> _THE TASK_:
In the entries below, begin at the line containing "हुन्छ । वास्तु" and continue through the line containing "जाने हुन्छ ।". Give those lines as a JSON list of strings, one string per line, with blank lines left out.

> _DATA LISTING_:
*****
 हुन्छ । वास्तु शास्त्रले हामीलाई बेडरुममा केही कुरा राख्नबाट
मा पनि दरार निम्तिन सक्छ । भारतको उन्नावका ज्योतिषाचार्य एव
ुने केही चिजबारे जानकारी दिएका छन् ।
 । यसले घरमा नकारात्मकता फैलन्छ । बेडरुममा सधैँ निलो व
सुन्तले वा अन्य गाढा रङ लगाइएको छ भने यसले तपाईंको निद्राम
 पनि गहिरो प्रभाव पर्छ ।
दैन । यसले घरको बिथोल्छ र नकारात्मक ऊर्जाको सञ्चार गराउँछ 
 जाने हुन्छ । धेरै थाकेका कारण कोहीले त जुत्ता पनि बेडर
*****
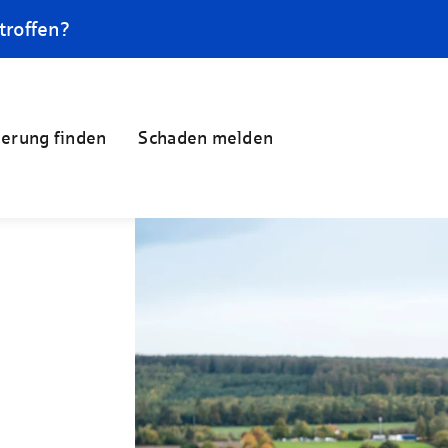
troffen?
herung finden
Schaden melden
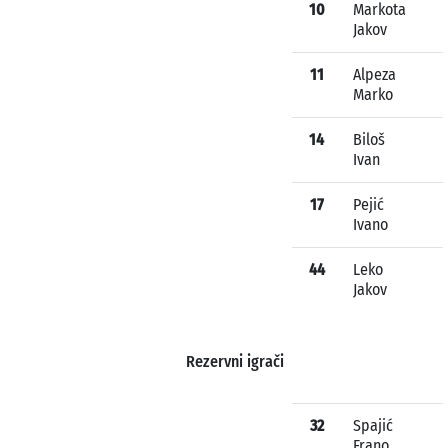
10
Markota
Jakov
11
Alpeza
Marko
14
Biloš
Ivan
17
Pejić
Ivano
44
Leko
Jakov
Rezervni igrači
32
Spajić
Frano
*****
> _RESPONSE_:
[
  " हुन्छ । वास्तु शास्त्रले हामीलाई बेडरुममा केही कुरा राख्नबाट",
  "मा पनि दरार निम्तिन सक्छ । भारतको उन्नावका ज्योतिषाचार्य एव",
  "ुने केही चिजबारे जानकारी दिएका छन् ।",
  " । यसले घरमा नकारात्मकता फैलन्छ । बेडरुममा सधैँ निलो व",
  "सुन्तले वा अन्य गाढा रङ लगाइएको छ भने यसले तपाईंको निद्राम",
  " पनि गहिरो प्रभाव पर्छ ।",
  "दैन । यसले घरको बिथोल्छ र नकारात्मक ऊर्जाको सञ्चार गराउँछ ",
  " जाने हुन्छ । धेरै थाकेका कारण कोहीले त जुत्ता पनि बेडर"
]